Inefficient energy use has been a major issue globally. In Malaysia, the statistics reveal that residential energy consumption has been on a steady increase due to the growing population as well as a lack of awareness within households regarding proper energy utilization that causes significant amount of energy wastage. The emergence of Internet-of-Things (IoT) is a consequence and convergence of several key technologies such as real-time analytics, machine learning, sensors and embedded systems. The application of intelligence in IoT, known as Cognitive IoT (CIoT), will enable decision making based on historical data, and automatically train, learn and troubleshoot future issues. This project proposes a smart energy monitoring system for home appliances incorporating CIoT which consists of three parts. Firstly, a Raspberry Pi-based smart plug serving as the gateway, that is able to read current data from individual home appliances, load the trained model from training server and test the verified data using the model. Secondly, Google Colab as the training server will be used to store the training data set and building the Tensorflow-based Long Short-term Memory (LSTM) model. This recurrent neural network model will forecast electricity bill and notify users if abnormal energy consumption of individual home appliances is detected. Thirdly, a dashboard using Matplotlib library where users may monitor the real-time energy consumption.
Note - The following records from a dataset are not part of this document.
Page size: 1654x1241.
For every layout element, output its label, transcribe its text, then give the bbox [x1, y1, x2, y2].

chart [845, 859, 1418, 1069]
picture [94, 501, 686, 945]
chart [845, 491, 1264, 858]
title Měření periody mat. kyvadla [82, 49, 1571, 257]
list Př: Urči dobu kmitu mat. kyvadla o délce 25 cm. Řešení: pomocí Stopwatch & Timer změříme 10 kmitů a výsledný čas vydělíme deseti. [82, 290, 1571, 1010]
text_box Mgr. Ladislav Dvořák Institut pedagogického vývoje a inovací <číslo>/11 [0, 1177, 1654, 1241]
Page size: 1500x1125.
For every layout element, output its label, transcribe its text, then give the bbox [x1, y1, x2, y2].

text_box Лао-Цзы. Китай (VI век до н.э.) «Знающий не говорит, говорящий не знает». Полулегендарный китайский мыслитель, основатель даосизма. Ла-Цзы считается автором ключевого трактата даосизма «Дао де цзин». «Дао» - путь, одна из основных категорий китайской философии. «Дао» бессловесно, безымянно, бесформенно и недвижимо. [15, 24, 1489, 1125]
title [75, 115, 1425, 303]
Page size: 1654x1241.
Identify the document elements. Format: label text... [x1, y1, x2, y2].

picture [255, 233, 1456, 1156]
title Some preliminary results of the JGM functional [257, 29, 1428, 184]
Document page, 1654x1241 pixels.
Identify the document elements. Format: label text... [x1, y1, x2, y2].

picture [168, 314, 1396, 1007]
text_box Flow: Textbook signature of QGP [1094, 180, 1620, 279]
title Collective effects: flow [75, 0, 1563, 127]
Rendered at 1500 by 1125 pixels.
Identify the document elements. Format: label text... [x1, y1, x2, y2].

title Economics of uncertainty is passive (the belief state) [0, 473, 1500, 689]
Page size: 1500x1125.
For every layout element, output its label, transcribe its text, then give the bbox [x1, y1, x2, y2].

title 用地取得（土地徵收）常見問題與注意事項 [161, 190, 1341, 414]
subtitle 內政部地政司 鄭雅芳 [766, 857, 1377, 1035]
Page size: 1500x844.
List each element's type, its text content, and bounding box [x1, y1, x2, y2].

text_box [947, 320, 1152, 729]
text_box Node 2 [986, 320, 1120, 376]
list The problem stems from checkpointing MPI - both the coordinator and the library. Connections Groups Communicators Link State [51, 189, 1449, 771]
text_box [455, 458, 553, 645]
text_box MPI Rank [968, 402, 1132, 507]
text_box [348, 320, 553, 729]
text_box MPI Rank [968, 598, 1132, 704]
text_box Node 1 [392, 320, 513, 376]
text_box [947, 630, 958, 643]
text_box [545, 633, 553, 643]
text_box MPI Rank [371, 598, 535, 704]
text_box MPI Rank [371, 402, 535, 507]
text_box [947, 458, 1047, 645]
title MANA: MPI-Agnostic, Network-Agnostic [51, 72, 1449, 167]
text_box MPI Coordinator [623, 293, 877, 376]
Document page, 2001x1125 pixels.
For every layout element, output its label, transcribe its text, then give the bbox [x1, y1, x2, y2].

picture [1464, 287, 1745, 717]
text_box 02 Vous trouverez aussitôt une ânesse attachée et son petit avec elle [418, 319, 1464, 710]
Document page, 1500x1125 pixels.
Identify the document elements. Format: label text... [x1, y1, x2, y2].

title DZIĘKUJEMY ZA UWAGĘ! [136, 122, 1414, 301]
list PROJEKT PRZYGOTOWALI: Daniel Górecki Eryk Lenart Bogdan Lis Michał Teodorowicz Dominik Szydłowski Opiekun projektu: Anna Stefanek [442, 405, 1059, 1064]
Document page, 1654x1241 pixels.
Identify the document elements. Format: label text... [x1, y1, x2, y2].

Energy Saving: Household devices are kept under observation and their energy consumption is noted and will be able to tell which one is effecting the electricity consumption the most in regular basis.
Safety of environment and devices: We can also observe from our data captured from the IoT devices that if any household device showing an abnormal behavior or some fault is there or not that will help in the saftety of house or building which is generally not observed by normal humans.